Integral from 0 to 1: x^2 (4x^3+2)^3 dx = x^3/3(x^4)^3 = F(1) - F(0)
F(1) = 1/3
F(0) = 0
= 1/3
If you think of it as $\displaystyle \int af\prime(x)~f(x)^n~=~\frac{af(x)^{n+1}}{n+1}$
Then $\displaystyle f(x)=4x^3+2 \implies f\prime(x)=12x^2$
Hence a must be $\displaystyle \frac{1}{12}$
Given the general result we have $\displaystyle \frac{\frac{1}{12}(4x^3+2)^4}{4}$
$\displaystyle
=~\frac{1}{48}(4x^3+2)^4
$
Probably you have seen what I've done.
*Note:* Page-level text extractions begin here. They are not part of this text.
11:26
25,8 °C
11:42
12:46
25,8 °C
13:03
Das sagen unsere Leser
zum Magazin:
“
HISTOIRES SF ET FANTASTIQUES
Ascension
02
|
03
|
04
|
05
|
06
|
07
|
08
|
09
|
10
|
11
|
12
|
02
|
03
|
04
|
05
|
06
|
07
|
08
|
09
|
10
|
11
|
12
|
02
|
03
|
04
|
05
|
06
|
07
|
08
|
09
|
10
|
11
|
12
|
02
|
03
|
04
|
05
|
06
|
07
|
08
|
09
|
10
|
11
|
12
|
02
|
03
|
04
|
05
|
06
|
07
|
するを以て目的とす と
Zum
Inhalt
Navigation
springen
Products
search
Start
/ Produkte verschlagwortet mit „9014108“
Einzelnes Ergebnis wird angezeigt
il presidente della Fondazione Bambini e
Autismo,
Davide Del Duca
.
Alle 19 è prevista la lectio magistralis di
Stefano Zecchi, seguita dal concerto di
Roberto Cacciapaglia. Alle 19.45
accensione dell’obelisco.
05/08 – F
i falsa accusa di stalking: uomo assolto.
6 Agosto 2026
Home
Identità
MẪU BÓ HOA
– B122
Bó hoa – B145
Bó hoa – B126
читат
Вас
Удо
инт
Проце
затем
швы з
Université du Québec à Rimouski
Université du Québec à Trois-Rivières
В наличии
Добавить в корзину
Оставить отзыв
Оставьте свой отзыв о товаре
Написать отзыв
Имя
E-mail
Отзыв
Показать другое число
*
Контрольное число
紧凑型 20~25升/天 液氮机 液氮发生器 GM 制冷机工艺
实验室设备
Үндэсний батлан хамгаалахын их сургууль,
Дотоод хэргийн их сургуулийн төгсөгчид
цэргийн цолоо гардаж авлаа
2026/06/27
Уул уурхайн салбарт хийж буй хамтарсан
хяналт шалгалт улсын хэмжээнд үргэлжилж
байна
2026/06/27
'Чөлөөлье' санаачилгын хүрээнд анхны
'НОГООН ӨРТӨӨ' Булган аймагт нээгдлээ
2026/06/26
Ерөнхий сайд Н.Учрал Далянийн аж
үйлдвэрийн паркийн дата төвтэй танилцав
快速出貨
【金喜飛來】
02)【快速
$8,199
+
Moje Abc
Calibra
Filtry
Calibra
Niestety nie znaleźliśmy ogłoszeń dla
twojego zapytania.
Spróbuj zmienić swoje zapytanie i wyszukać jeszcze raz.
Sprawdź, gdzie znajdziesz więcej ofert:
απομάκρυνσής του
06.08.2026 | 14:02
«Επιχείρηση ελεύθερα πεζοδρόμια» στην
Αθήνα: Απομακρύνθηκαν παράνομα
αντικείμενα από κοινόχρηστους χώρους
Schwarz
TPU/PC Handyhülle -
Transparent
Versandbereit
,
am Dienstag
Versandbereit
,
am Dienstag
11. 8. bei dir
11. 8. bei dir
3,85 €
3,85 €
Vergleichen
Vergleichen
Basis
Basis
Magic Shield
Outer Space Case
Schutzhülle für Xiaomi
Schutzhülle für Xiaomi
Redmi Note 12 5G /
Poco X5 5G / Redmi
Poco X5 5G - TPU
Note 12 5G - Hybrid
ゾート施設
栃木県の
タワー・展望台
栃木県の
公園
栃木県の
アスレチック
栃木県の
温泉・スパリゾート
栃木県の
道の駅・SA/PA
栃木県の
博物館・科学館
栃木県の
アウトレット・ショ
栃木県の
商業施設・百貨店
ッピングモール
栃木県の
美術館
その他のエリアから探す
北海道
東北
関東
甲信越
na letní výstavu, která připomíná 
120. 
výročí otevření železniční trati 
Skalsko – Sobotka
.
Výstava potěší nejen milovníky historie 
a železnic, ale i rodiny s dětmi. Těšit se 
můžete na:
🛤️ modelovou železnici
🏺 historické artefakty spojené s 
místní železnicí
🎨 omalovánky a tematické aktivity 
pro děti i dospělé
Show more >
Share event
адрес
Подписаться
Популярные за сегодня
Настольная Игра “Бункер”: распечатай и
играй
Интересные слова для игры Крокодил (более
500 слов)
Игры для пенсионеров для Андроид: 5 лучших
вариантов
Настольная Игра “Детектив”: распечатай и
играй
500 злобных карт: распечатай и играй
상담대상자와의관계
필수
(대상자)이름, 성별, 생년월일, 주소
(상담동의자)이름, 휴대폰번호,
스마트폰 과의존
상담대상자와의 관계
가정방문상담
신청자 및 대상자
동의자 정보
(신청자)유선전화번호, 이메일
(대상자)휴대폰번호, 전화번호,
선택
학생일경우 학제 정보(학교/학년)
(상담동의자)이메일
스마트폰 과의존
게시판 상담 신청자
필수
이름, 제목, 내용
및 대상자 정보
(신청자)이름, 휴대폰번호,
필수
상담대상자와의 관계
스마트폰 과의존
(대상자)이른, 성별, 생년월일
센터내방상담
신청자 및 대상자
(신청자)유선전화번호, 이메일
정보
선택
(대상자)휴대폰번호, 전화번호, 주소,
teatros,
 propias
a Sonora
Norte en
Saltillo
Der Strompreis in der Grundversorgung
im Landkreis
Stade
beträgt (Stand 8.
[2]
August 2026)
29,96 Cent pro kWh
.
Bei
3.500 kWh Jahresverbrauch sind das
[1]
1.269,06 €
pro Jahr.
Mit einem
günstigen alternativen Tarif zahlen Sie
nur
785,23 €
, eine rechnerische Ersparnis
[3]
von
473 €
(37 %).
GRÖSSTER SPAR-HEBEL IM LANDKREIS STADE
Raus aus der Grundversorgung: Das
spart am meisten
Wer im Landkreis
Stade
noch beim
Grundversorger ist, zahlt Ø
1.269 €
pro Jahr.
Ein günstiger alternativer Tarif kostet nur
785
Only in case you need some confirmation I'm going to show you how I got the anit-derivative:
$\displaystyle \int_0^1\left(x^2 (4x^3+2)^3\right) dx = \int_0^1\left(x^2\cdot 2^3 \cdot (2x^3+1)^3\right) dx$
Let $\displaystyle u = 2x^3+1~\implies~\frac{du}{dx}=6x^2~\implies~du = 6x^2 dx$
That means:
$\displaystyle du = \frac43 \cdot \underbrace{\frac34 \cdot 2^3 \cdot x^2}_{= 6x^2} \cdot dx$
The integral becomes:
$\displaystyle \int_0^1\left(\frac43 \underbrace{\cdot \underbrace{\frac34 \cdot 2^3 \cdot x^2}_{= 6x^2}}_{\frac{du}{dx}} \cdot (\underbrace{2x^3+1}_{u})^3)\right) dx = \frac43 \cdot \int_{u(0)}^{u(1)} (u^3) du$ = $\displaystyle \frac43 \cdot \left[\frac14 \cdot u^4\right]_{u(0)}^{u(1)}$
Now re-substitute and you'll get:
$\displaystyle
\int_0^1\left(x^2 (4x^3+2)^3\right) dx =\left. \frac{(2x^3+1)^4}{3}\right|_0^1$
Introduce a new variable:
u = 4x^3 + 2
They you can get dx=du/12x^2. You insert both of these two into you initial equation and get:
x^2*u^3*du/12x^2
Due to new variable you must change limits into 2 to 6, getting final equation
u^4/48Inserting the limits you obtain the result 26.67 or 80/3.